__EXERCISE DESCRIPTION__:
Write out the full set of records exactly. Any pictures in them do not belong in the copy.

══════

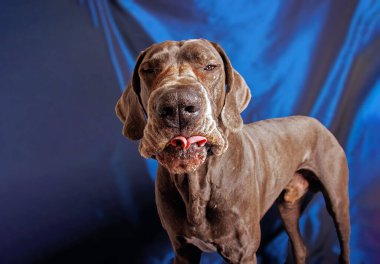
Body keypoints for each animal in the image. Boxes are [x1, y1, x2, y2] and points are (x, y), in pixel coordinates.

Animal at [116, 38, 350, 262]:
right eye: (148, 70)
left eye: (210, 66)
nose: (177, 104)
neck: (198, 183)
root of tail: (316, 121)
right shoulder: (182, 250)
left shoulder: (242, 252)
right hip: (288, 207)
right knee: (300, 247)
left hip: (338, 202)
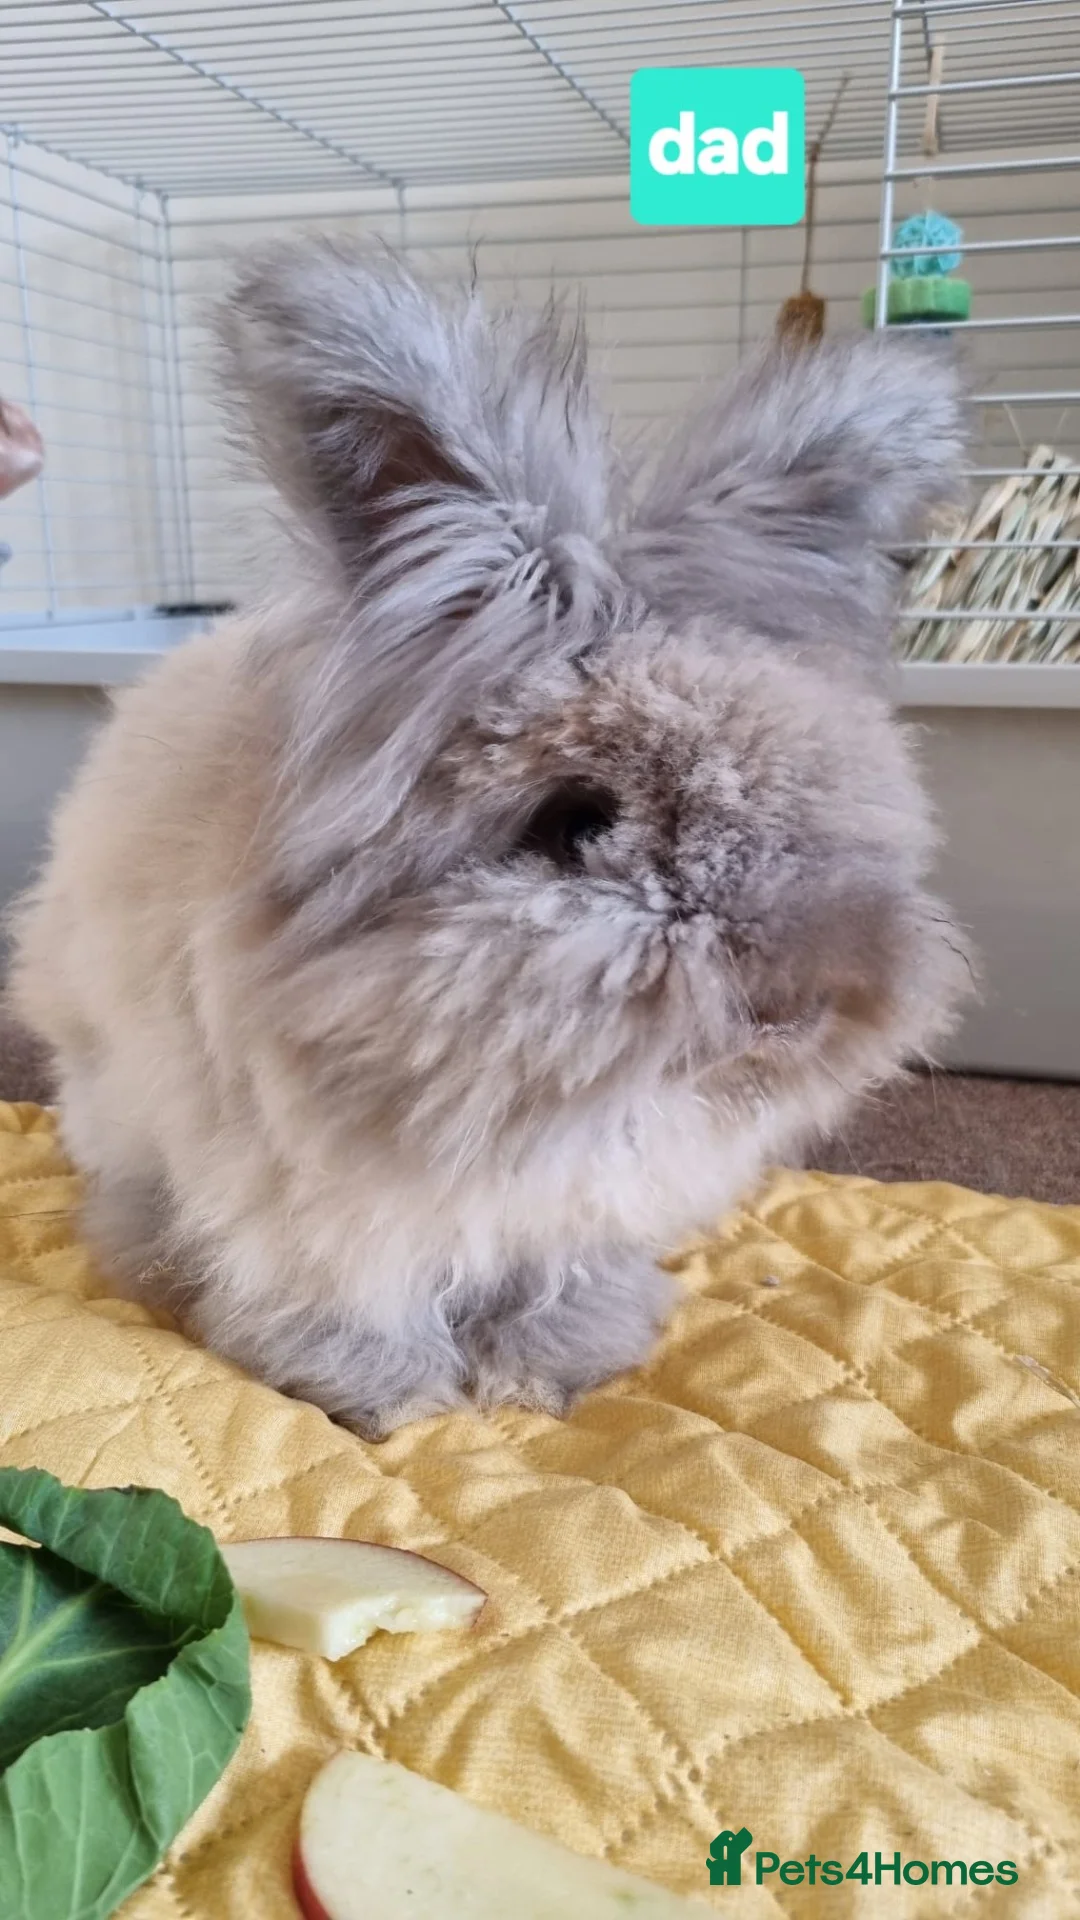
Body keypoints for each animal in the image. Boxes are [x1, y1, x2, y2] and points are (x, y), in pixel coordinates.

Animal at [7, 240, 972, 1437]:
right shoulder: (308, 1202)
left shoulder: (569, 1212)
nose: (805, 1007)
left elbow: (556, 1278)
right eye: (577, 821)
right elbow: (344, 1291)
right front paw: (388, 1397)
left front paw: (552, 1368)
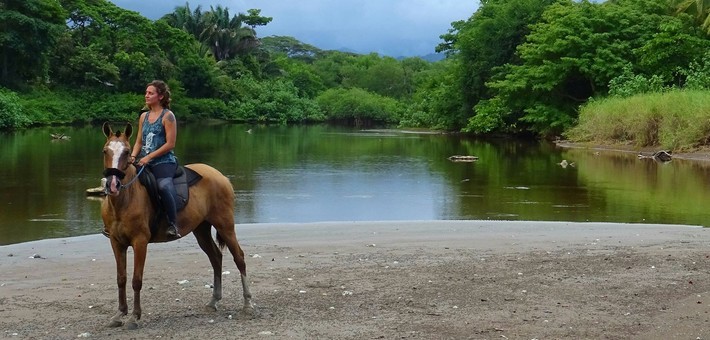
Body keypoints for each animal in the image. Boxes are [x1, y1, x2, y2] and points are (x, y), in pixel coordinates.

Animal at [99, 122, 256, 330]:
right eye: (105, 151)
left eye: (126, 152)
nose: (113, 184)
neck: (125, 199)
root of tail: (220, 176)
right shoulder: (117, 243)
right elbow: (121, 279)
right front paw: (119, 314)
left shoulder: (140, 242)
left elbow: (136, 280)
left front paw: (134, 317)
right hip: (201, 230)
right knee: (216, 258)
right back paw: (213, 301)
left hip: (225, 225)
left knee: (239, 258)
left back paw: (247, 305)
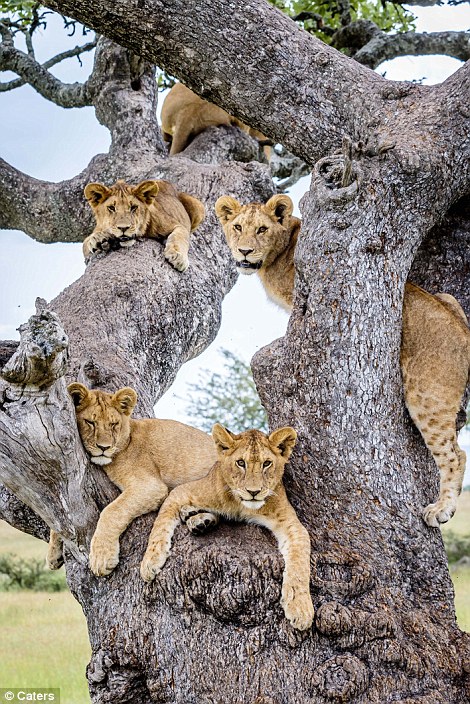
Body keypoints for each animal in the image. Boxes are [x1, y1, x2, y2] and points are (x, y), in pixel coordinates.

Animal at [46, 383, 217, 576]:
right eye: (90, 422)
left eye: (113, 424)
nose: (104, 447)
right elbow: (58, 518)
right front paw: (53, 554)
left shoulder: (150, 485)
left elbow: (111, 511)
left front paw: (101, 558)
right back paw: (198, 520)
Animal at [140, 424, 314, 631]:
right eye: (240, 463)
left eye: (267, 463)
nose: (253, 492)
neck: (241, 505)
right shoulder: (182, 491)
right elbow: (160, 524)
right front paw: (150, 562)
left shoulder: (290, 523)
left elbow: (300, 561)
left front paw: (300, 607)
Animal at [215, 194, 470, 528]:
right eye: (237, 227)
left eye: (261, 229)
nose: (244, 251)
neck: (280, 251)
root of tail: (463, 335)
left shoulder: (299, 301)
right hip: (449, 300)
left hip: (428, 395)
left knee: (455, 454)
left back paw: (441, 509)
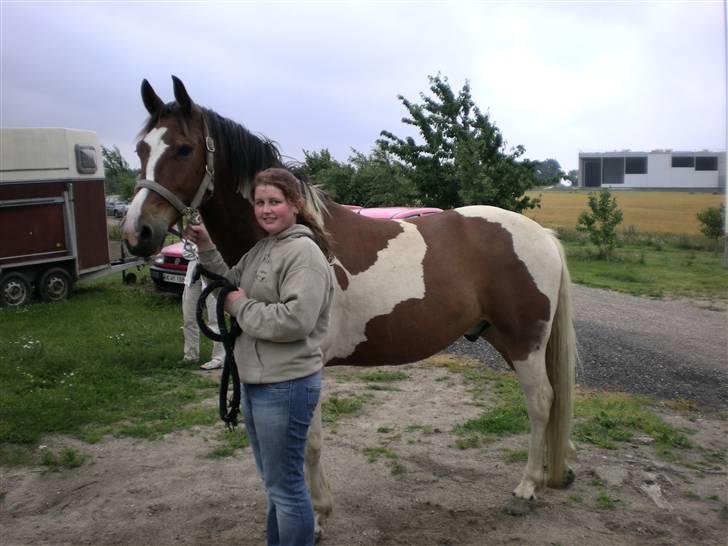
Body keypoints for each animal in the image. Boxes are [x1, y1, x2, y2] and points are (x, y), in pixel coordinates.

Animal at [123, 76, 576, 528]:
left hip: (524, 343)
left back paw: (527, 488)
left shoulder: (307, 365)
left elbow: (308, 443)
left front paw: (318, 515)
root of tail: (543, 236)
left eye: (184, 149)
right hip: (505, 339)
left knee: (541, 403)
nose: (137, 233)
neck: (305, 236)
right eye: (141, 149)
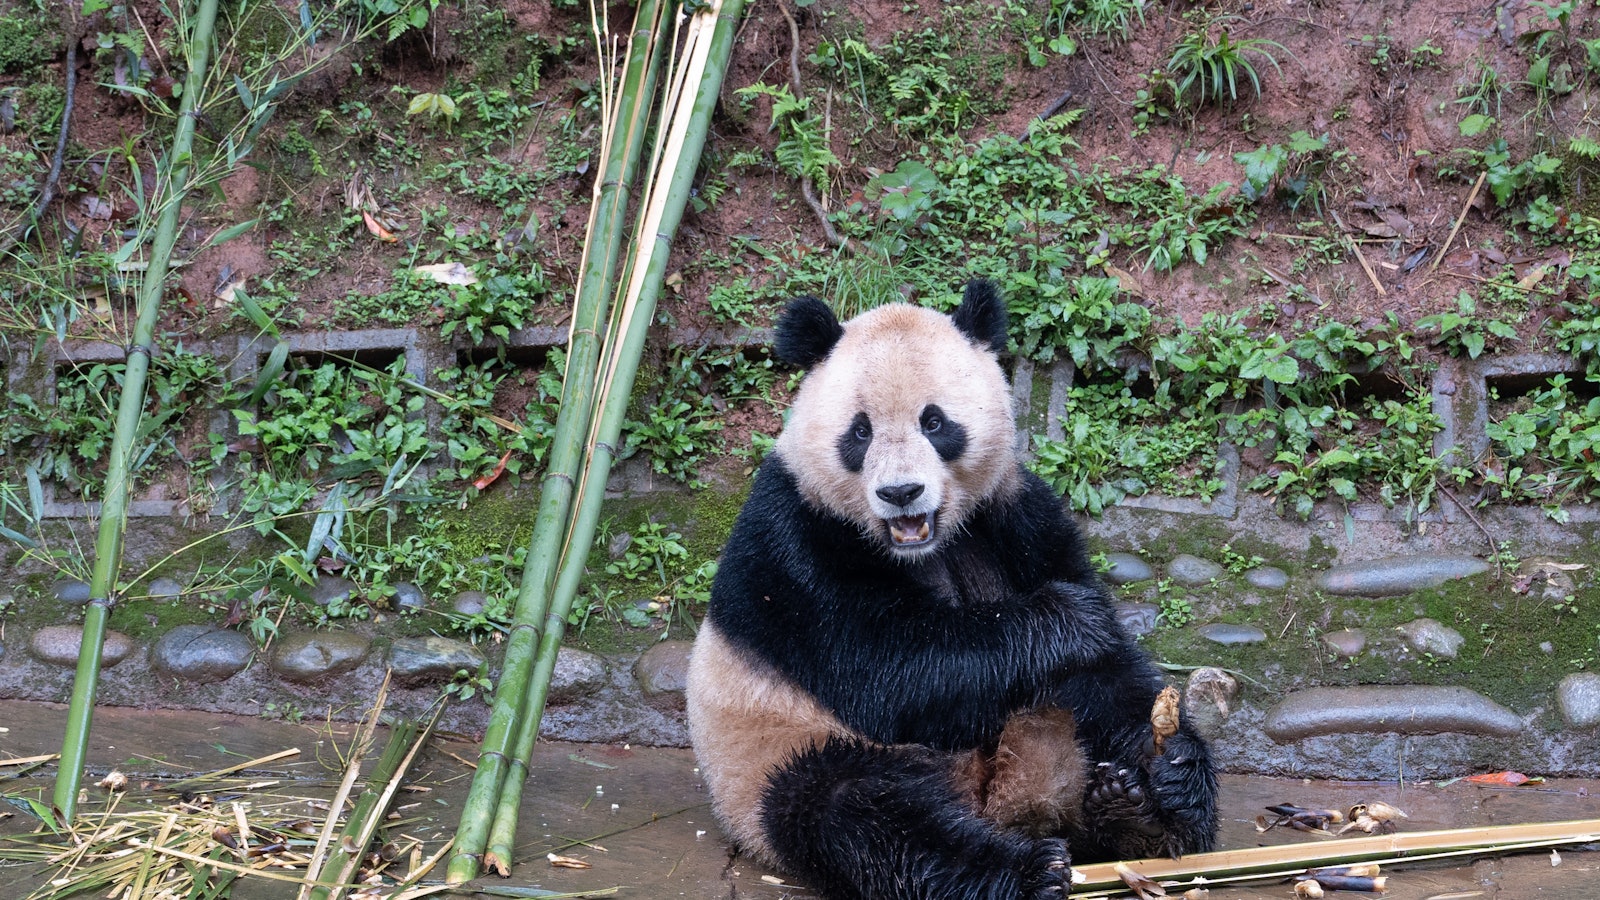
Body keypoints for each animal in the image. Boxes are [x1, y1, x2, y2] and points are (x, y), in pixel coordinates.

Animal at [681, 280, 1216, 896]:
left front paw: (1175, 772)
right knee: (862, 815)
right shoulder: (794, 540)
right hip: (776, 756)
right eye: (859, 431)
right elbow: (887, 669)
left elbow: (1106, 673)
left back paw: (1133, 817)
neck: (925, 544)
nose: (900, 493)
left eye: (934, 423)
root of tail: (994, 806)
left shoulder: (1015, 513)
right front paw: (1069, 618)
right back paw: (1025, 871)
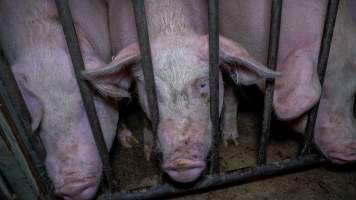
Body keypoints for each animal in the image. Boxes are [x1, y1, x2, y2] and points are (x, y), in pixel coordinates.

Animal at [82, 0, 278, 183]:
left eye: (203, 84)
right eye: (152, 90)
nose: (181, 161)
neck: (170, 27)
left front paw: (230, 143)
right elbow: (145, 119)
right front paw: (149, 154)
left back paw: (231, 141)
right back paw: (129, 142)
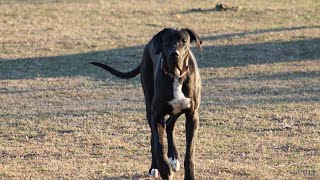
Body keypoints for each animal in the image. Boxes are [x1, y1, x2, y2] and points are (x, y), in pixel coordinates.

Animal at [90, 27, 201, 179]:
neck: (175, 76)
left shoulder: (192, 115)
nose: (175, 54)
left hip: (177, 109)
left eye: (184, 41)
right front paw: (164, 169)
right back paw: (155, 167)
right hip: (149, 106)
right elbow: (159, 145)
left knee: (169, 124)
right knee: (155, 137)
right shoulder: (157, 115)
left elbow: (190, 152)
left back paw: (173, 158)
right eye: (166, 41)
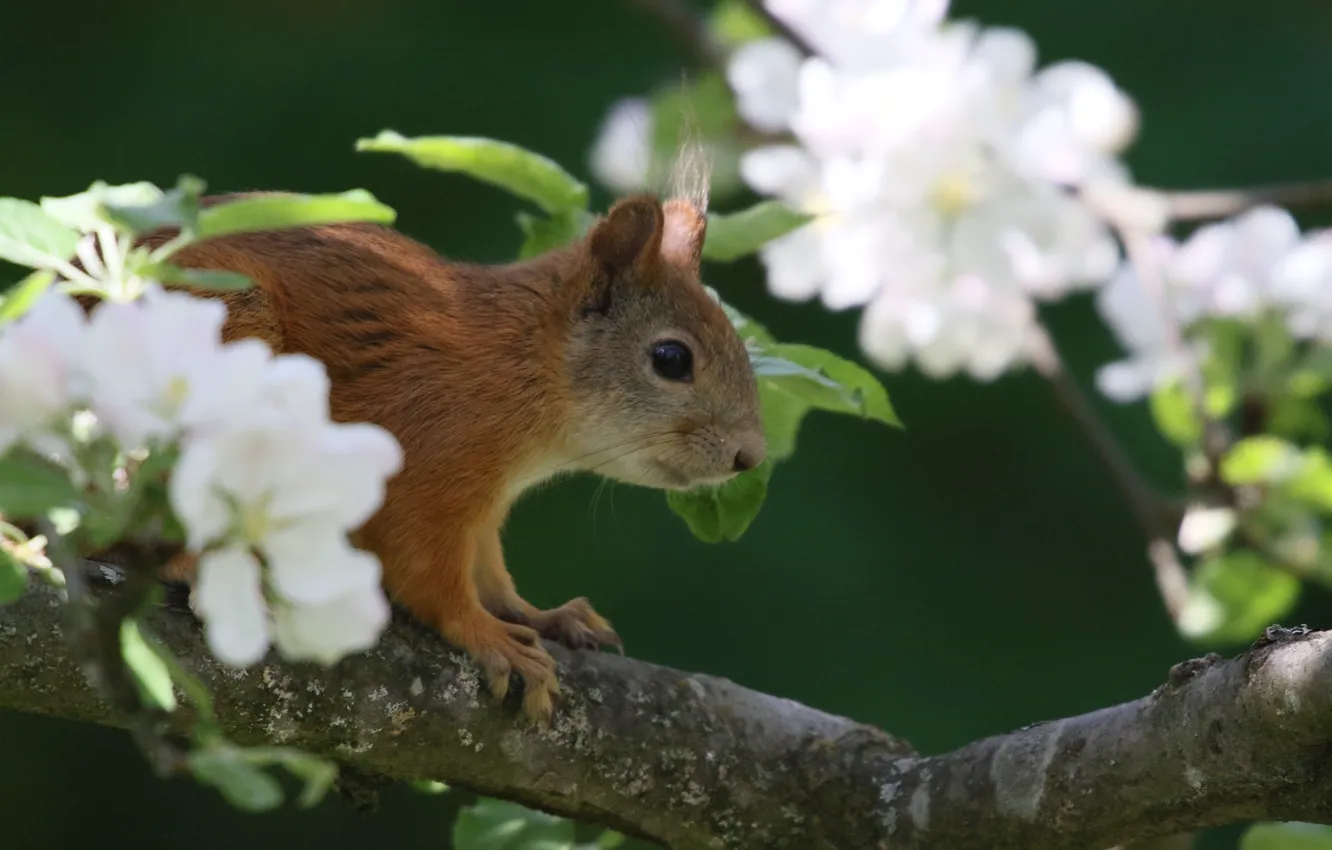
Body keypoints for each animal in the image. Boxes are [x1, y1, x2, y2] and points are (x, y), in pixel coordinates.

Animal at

══════

__RESULT FOR THIS EXERCISE__:
Body keypoints for each animal in the image. Boxes are [x1, y1, x2, y2] and points are (x, y), in pixel coordinates.

Animal at [116, 38, 350, 262]:
right eye: (148, 70)
left eye: (210, 66)
nose: (177, 104)
neck: (198, 183)
root of tail: (316, 121)
right shoulder: (182, 250)
left shoulder: (242, 252)
right hip: (288, 207)
right knee: (300, 247)
left hip: (338, 202)
Body keypoints for each animal in the image. Boxes are [x1, y1, x2, y2] and points are (x, y), in pixel coordinates.

Animal at [7, 240, 972, 1437]:
right shoulder: (308, 1202)
left shoulder: (569, 1212)
nose: (805, 1007)
left elbow: (556, 1278)
right eye: (577, 821)
right elbow: (344, 1291)
right front paw: (388, 1397)
left front paw: (552, 1368)
Body keypoints for each animal in the image. Boxes are [x1, y1, x2, y2] and points are (x, y), in pixel coordinates.

Animal at [99, 122, 256, 330]:
right eye: (105, 151)
left eye: (126, 152)
nose: (113, 184)
neck: (125, 199)
root of tail: (220, 176)
right shoulder: (117, 243)
right elbow: (121, 279)
right front paw: (119, 314)
left shoulder: (140, 242)
left elbow: (136, 280)
left front paw: (134, 317)
right hip: (201, 230)
right knee: (216, 258)
right back paw: (213, 301)
left hip: (225, 225)
left knee: (239, 258)
left back paw: (247, 305)
Body keypoints for each animal in the image. Boxes are [x1, y1, x2, y2] and points are (x, y), in pixel coordinates.

Animal at [46, 383, 217, 576]:
right eye: (90, 422)
left eye: (113, 424)
nose: (104, 447)
right elbow: (58, 518)
right front paw: (53, 554)
left shoulder: (150, 485)
left elbow: (111, 511)
left front paw: (101, 558)
right back paw: (198, 520)
Animal at [140, 424, 314, 631]:
right eye: (240, 463)
left eye: (267, 463)
nose: (253, 492)
neck: (241, 505)
right shoulder: (182, 491)
right elbow: (160, 524)
right front paw: (150, 562)
left shoulder: (290, 523)
left elbow: (300, 561)
left front paw: (300, 607)
Animal at [215, 194, 470, 528]:
right eye: (237, 227)
left eye: (261, 229)
nose: (244, 251)
neck: (280, 251)
root of tail: (463, 335)
left shoulder: (299, 301)
right hip: (449, 300)
left hip: (428, 395)
left knee: (455, 454)
left back paw: (441, 509)
Body keypoints for each animal in the image. Boxes are [x1, y1, x2, y2] and points are (x, y), in pixel coordinates.

Animal at [123, 76, 576, 528]:
left hip: (524, 343)
left back paw: (527, 488)
left shoulder: (307, 365)
left elbow: (308, 443)
left front paw: (318, 515)
root of tail: (543, 236)
left eye: (184, 149)
right hip: (505, 339)
left knee: (541, 403)
nose: (137, 233)
neck: (305, 236)
right eye: (141, 149)
Body keypoints for each animal in the image. Boxes are [x1, y1, x2, y2] and points are (x, y), in pixel coordinates.

Animal at [681, 280, 1216, 896]:
left front paw: (1175, 772)
right knee: (862, 815)
right shoulder: (794, 540)
right hip: (776, 756)
right eye: (859, 431)
right elbow: (887, 669)
left elbow: (1106, 673)
left back paw: (1133, 817)
neck: (925, 544)
nose: (900, 493)
left eye: (934, 423)
root of tail: (994, 806)
left shoulder: (1015, 513)
right front paw: (1069, 618)
right back paw: (1025, 871)
Body keypoints for each animal in the image. Boxes are [x1, y1, x2, y2] and points are (x, y), in pixel coordinates.

Animal at [82, 0, 278, 183]:
left eye: (203, 84)
right eye: (152, 90)
nose: (181, 161)
neck: (170, 27)
left front paw: (230, 143)
right elbow: (145, 119)
right front paw: (149, 154)
left back paw: (231, 141)
right back paw: (129, 142)
Body keypoints for each animal in the image. Boxes are [x1, y1, x2, y2] and points are (x, y), in pixel coordinates.

Animal at [90, 27, 201, 179]:
neck: (175, 76)
left shoulder: (192, 115)
nose: (175, 54)
left hip: (177, 109)
left eye: (184, 41)
right front paw: (164, 169)
right back paw: (155, 167)
right hip: (149, 106)
right elbow: (159, 145)
left knee: (169, 124)
right knee: (155, 137)
right shoulder: (157, 115)
left elbow: (190, 152)
left back paw: (173, 158)
right eye: (166, 41)
Body keypoints for each animal in the image. Boxes are [x1, y1, x2, y2] and points are (x, y), in pixel coordinates.

Animal at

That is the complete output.